Quantum Random Number Generators – As quantum computing technology advances, so does the threat of quantum hacking. Researchers are developing new security protocols and encryption methods to protect against potential attacks. QRNGs are used to generate random numbers that are essential for encryption and decryption. In the short term, QRNGs are expected to become more prevalent in applications that require high levels of security, such as online banking and e-commerce.
At this year’s Mobile World Congress in Barcelona, two quantum spinoff companies exhibited technologies designed to provide cutting-edge privacy and security in our communications, making it virtually impossible for messages to be intercepted. LuxQuanta – an ICFO spin-off which is working on providing unrivalled security and defences to conventional communication infrastructures with quantum cryptography – revealed their first product, the “NOVA LQ™” system – a Continuous Variable Quantum Key Distribution (CV-QKD) solution for intra-city networks.
Vanesa Diaz, CEO of LuxQuanta, said: “This first system is the materialisation of over five years of research and development. Both our organisation and our product were born in response to an exponential rise in demand for Quantum Cryptography systems.”
Another exhibitor, Quside, revealed its Randomness Processing Unit (RPU), a first-of-its-kind quantum random number generator (QRNG) device designed to provide unrivalled encryption and decryption for applications that need high levels of security, such as online banking and e-commerce.
Carlos Abellan, Co-founder and CEO of Quside said: “We’re excited to showcase the world’s first RPU at this year’s Mobile World Congress.
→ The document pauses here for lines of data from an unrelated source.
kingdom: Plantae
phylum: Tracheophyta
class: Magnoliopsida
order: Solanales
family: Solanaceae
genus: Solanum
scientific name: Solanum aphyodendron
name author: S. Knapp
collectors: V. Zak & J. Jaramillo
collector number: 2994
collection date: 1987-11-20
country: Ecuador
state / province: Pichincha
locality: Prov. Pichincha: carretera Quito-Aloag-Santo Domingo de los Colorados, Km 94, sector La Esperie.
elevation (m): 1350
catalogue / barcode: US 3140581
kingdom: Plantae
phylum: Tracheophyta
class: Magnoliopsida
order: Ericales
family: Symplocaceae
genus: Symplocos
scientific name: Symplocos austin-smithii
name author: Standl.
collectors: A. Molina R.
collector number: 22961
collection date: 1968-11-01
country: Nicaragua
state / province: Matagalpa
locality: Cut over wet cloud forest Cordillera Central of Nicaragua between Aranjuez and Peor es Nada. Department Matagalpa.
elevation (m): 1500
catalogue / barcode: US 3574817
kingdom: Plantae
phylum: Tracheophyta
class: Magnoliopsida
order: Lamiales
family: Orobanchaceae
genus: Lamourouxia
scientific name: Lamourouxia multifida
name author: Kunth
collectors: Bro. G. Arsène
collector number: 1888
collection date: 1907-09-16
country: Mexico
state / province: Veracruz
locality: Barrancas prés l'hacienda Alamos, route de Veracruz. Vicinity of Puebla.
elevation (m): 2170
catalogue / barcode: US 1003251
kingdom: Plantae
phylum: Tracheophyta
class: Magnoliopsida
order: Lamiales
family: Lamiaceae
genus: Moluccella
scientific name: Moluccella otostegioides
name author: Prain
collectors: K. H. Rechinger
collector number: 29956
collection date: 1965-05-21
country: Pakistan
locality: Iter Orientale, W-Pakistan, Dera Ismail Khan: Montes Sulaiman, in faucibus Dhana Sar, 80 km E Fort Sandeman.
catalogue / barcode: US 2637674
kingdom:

The compute acceleration capabilities of this groundbreaking product have endless use cases in industries such as finance and mobile networks. We couldn’t think of a better place to debut this innovation than at MWC, and we’d like to express our sincere gratitude to the Quantum Flagship for providing us with this opportunity.” With its RPU, the team is currently providing a suite of solutions to a number of clients from industry and academia.
Overall, as the quantum technology space advances, it is likely that we will see significant improvements in security and data privacy across multiple sectors. While we cannot know the future, this new technology is certainly an exponentially growing field with significant investments from public and private enterprises. There are many short and long-term trends that are expected to revolutionise secure communication and the security of encryption.